Gravitational Wave Terminology
GLOSSARYKey terms used throughout the paper and this benchmark suite, for readers unfamiliar with gravitational wave modelling.
General Relativity (GR)
Einstein’s theory of gravity, which describes spacetime as a dynamical geometric entity and predicts the existence of gravitational waves emitted by accelerating masses.
Beyond-GR Theories
Extensions or alternatives to general relativity that modify the underlying theory of gravity, often leading to deviations in gravitational wave signals that can be tested observationally.
Binary Black Hole (BBH)
A system of two black holes orbiting each other and emitting gravitational radiation as they inspiral and merge.
Waveform
The gravitational wave signal h(t) emitted by a source, typically represented as a complex time series encoding amplitude and phase.
Numerical Relativity (NR)
A computational approach that solves the Einstein equations directly to simulate spacetime dynamics during compact object mergers. Highly accurate but computationally expensive.

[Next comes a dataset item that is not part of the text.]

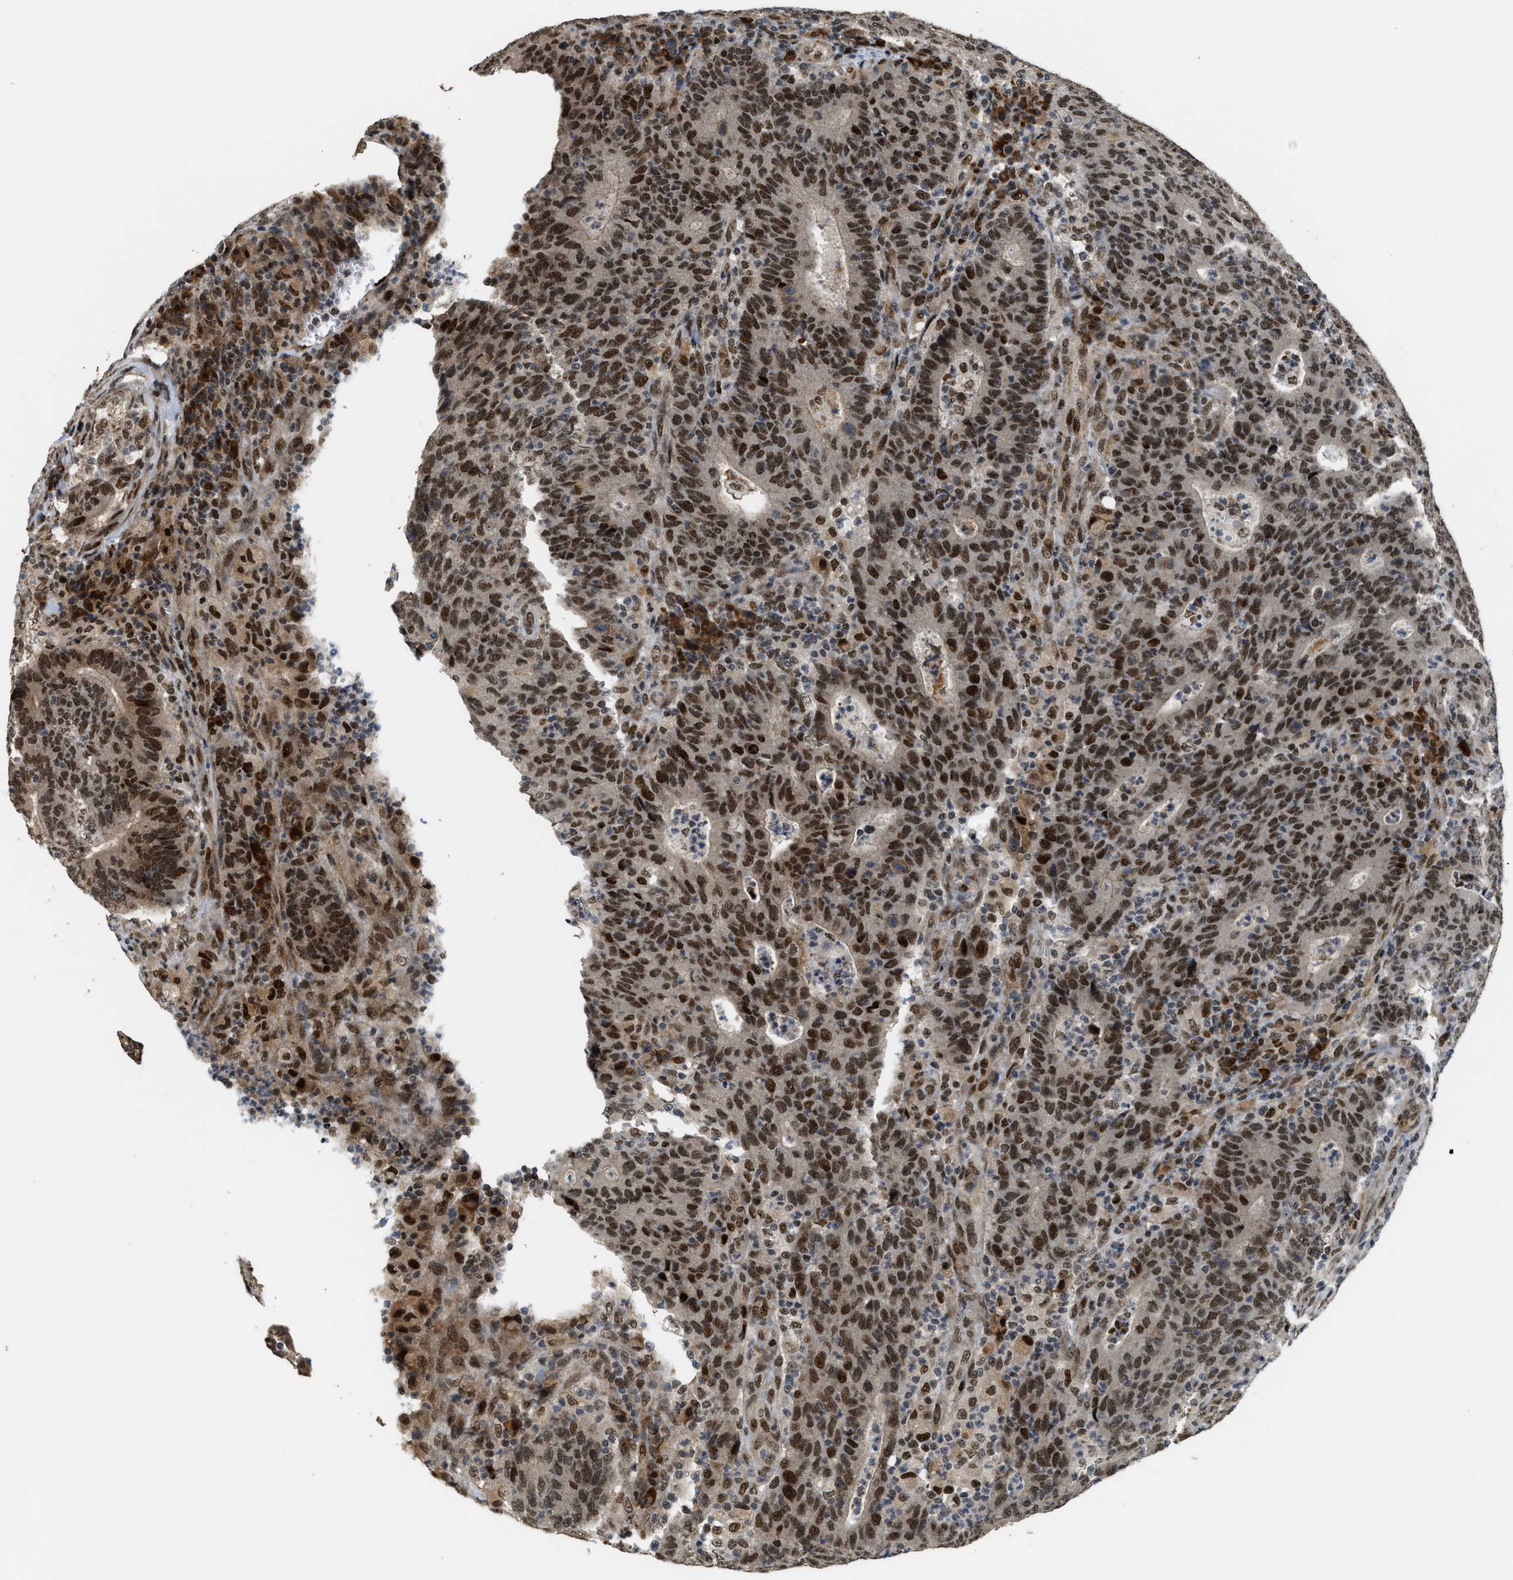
{"staining": {"intensity": "strong", "quantity": ">75%", "location": "nuclear"}, "tissue": "colorectal cancer", "cell_type": "Tumor cells", "image_type": "cancer", "snomed": [{"axis": "morphology", "description": "Adenocarcinoma, NOS"}, {"axis": "topography", "description": "Colon"}], "caption": "Immunohistochemistry photomicrograph of neoplastic tissue: human colorectal adenocarcinoma stained using immunohistochemistry reveals high levels of strong protein expression localized specifically in the nuclear of tumor cells, appearing as a nuclear brown color.", "gene": "SERTAD2", "patient": {"sex": "female", "age": 75}}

Post-Newtonian (PN) Approximation
An analytic expansion valid during the early inspiral phase, where gravitational fields are weak and velocities are small compared to the speed of light.
Effective-One-Body (EOB) Models
Semi-analytic models that map the two-body problem to an effective single-body system, combining analytic approximations with calibration to numerical simulations.
Ringdown
The final phase of a merger in which the remnant black hole emits damped oscillations characterized by quasi-normal modes.
Quasi-Normal Modes (QNM)
Characteristic oscillation frequencies of a perturbed black hole, determined by its mass and spin.
Gravitational Wave Detection
The process of identifying gravitational wave signals in noisy detector data, typically using matched filtering with waveform templates.
Parameter Estimation
The inference of source properties (e.g., masses, spins, distance) from observed gravitational wave signals, often performed using Bayesian methods.
Mismatch
A measure of disagreement between two waveforms, typically defined using a noise-weighted inner product in the frequency domain.
Recoil (Kick) Velocity
The velocity imparted to the remnant black hole due to asymmetric emission of gravitational radiation during merger.